At the heart of the Paris Agreement lies the target to keep the global temperature rise well below 2C while pursuing efforts to not exceed the 1.5C degrees threshold. This is what Fiji and Pacific islands reminded us all at COP23. “1.5C to stay alive”, as the slogan goes. It is paramount that all countries step up their promises to reduce their carbon emissions, taking into consideration different responsibilities and capabilities. The urgency to increase climate action can no longer be sidelined. It requires a change to the structural pillars of our current system that is inevitably dooming humanity towards catastrophic consequences.
Climate change cannot be tackled in isolation. The energy sector as a whole contributes to one-third of global greenhouse gas (GHG) emissions and it goes without saying that it needs a deep and radical transformation. But when we talk about transforming the energy sector, it does not necessarily mean simply stopping the use of fossil fuels and introducing renewable energy sources, instead it is a much more complex debate that must be addressed holistically from the very start. The way the energy sector is currently functioning is also keeping people in poverty due to its governance and financing structures, inherently breaching all fundamental human rights, from the right to food and water to access to electricity and clean cooking, and ultimately widening the gap of inequalities.
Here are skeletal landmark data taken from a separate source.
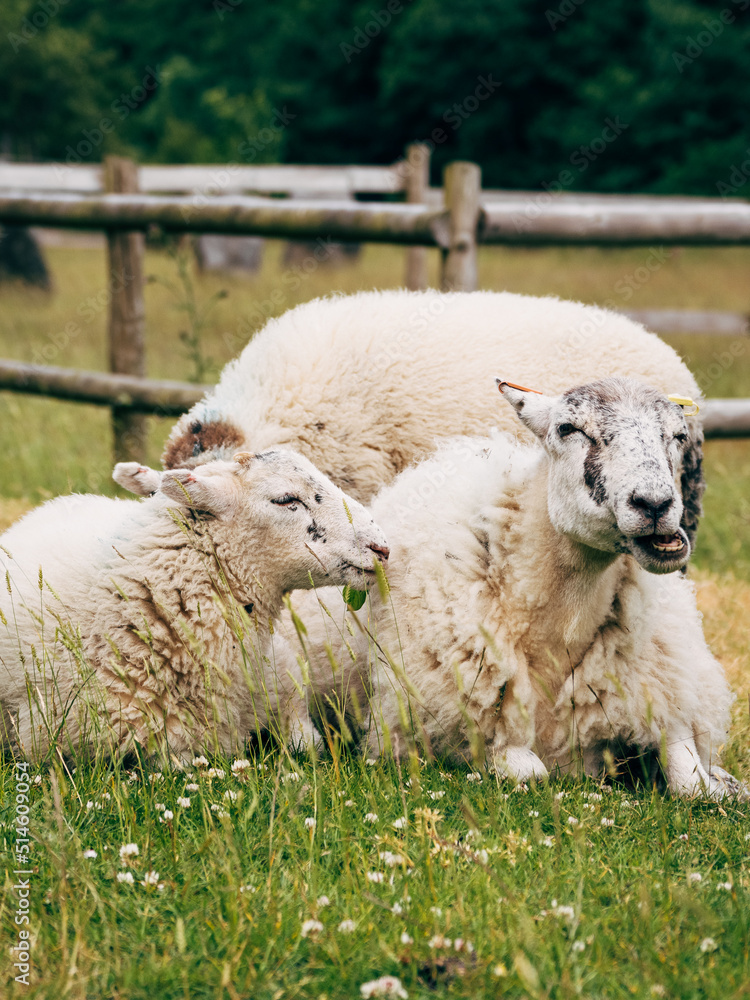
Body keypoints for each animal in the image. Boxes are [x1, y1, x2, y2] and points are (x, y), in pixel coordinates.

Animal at [277, 377, 739, 798]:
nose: (655, 505)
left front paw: (725, 783)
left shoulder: (664, 698)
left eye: (678, 435)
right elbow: (531, 772)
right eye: (567, 428)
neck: (559, 632)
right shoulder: (473, 729)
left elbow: (693, 785)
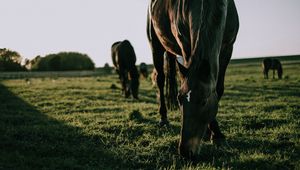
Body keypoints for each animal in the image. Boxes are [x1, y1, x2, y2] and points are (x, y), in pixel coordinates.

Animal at [147, 0, 239, 159]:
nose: (185, 151)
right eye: (179, 100)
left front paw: (214, 133)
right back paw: (163, 119)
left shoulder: (228, 47)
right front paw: (215, 133)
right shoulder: (185, 44)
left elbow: (218, 89)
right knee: (160, 79)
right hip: (156, 45)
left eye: (204, 101)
With this in mind, we held with Misereor, the Friedrich Ebert Stiftung, PAIRVI and Coastal Development Partnership a side-event at COP23 in Bonn to depict the challenges and opportunities of such just transition, by showcasing stories from those who are at the heart of the transformation needed, particularly workers and poor communities. As a result, we attempted to identify the essential ingredients of a just transition recipe that must be embedded in all climate actions.
Often in our policy work we fall into the trap of using buzzwords and end up distancing ourselves from their original meaning. I believe this is the case for just transition. What does it actually mean? As Rhoda Boateng, from the Africa office of the International Trade Union Confederation (ITUC) reminded us, “just transition essentially means to place the social dimension into the climate and environmental talks: that is to take on board the concerns of workers who are often times the most vulnerable, while we are moving towards a low carbon economy”. For instance workers should not be faced with the choice of either working or destroying the environment. Rather, a clear planning, setting up of guidelines backed by strong policies have to be created, and very importantly adequate public investments must be secured. All of this should be based on a thorough social dialogue that includes comprehensive compensation or social protection schemes for retiring workers as well as trainings in new sectors, as in the renewable energy.
Another key element I believe is that a just transition recipe must follow a different and critical pathway. Transformations are not innovative as such if they follow a business-as-usual approach. Very often initiatives lack a strong and prophetic vision, and this prevents the social transformation to happen. For Soumya Dutta, a long-standing climate justice activist in India, “the vision of the transition we seek is one where energy systems are decentralized, community owned and controlled, and that ensure universal access”. Today’s current energy systems are highly commodified and exclusive, mainly controlled by large corporations, but we have an opportunity to move towards fairer and just systems. We need to keep challenging policy-makers who are highly influenced by corporate interests, and as reiterated by Soumya, we must give space to community-led alternatives to prosper and duplicate in an equitable manner.
Yet as in all recipes, there are ingredients that are essential and problematic at the same time, and for the just transition case it is public finance. I felt anger when listening to S. Jahangir Hasan Masum, from Coastal Development Partnership, who explained that in Bangladesh and generally in Asia, large investments are still in place for many coal-fired power plants, supplied by countries like China, Indonesia and Japan and that money is flowing through the so-called “south-south cooperation”. If we really want to be serious about protecting the most vulnerable communities from climate change impacts governments and multilateral development banks must ensure a just and public finance that is focused on the outcomes, on equity and transparency principles and not on mere accounting rules.
Although it is evident that decarbonisation is vital, governments in developing countries are justifying their actions behind the right to development. Isn’t yet the right to clear air and health also part of sustainable development? Gerry Arances from the Centre for Energy, Ecology and Development in the Philippines, explained the paradox: when a country has 25000 gigawatts renewable energy potential but that in 2016 emitted 40.93 million of tonnes of CO2 emissions from coal consumption, it’s clear that the government isn’t responding to the needs of the people. “We don’t know what will happen if the 1.5C temperature threshold is breached, hence it is a matter of life and death and just transition shouldn’t be a vision alone, but an urgent response to act on climate”.
After all, the just transition recipe isn’t easy, but if all the right ingredients are included, mixed and blended evenly, I am confident that the result can be a truly transformative one. One that can conceive an energy system that increases access and reduces costs, that is in tune with people’s interest and development needs and that recognizes ecological limits. As civil society actors, we must ensure that such just transition is multidimensional, holistic and local, driven by principles of solidarity, social justice and sustainability. Only through a co-creative and inclusive process we can design an economy where the planet and people come first.